Atlanta tops the list because it’s such a large airport, Pekoske said. “There’s just more people moving through Atlanta airport.”
To date, Atlanta is 100 shy of last year’s record of 507. However, three of the top 5 airports on the list – DFW, IAH and BNA – have already broken records for the number of firearms stopped at security checkpoints in 2022.
Just last month, Nashville’s airport broke a record with the number of firearms found in a single year at 170, beating last year’s record of 163. That number has since jumped to 185.
“We’ve moved up on the list – from number 6 to number 5 and then number 4,” Wood said.
Part of the reason, he says, is that in July 2021, the firearm laws changed in Tennessee to not require a permit to carry a firearm. “During that first month we saw 25 firearms – which was the biggest month we’ve ever had,” Wood told CNBC.
According to TSA officials the number of firearms intercepted at Nashville is 2.5 times higher than the national rate – or, one firearm for nearly 37,799 passengers screened.
It is not a federal criminal offense to bring a firearm to a checkpoint.
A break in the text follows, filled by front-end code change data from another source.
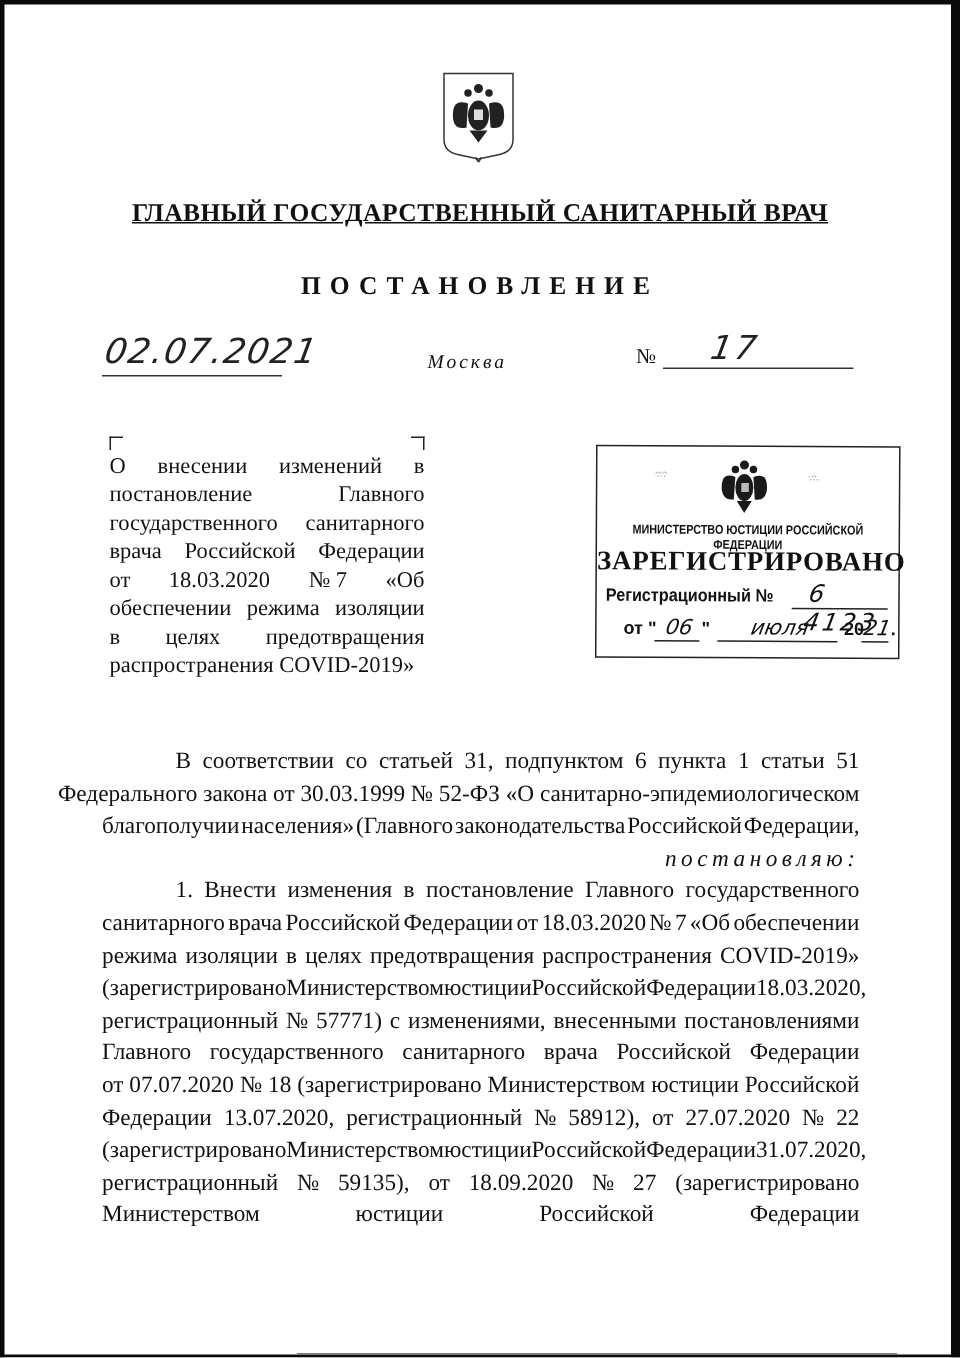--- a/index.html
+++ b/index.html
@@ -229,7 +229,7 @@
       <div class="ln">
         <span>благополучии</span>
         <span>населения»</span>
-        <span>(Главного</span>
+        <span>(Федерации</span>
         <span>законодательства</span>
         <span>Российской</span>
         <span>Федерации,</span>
However, the agency has the authority to impose a federal civil penalty against those who do.
According to the TSA, getting caught with a firearm carries a civil fine of $1,500. If the gun is loaded, that figure jumps to $3,000. For repeat offenders, the fines can go as high as nearly $13,910.
“It’s a very expensive mistake, and it’s a very time consuming mistake as well,” Pekoske said. “It’s very likely that you will not be able to fly on the flight you had originally reserved, and sometimes passengers aren’t even able to fly that day, depending on the flight schedules out of the airport.”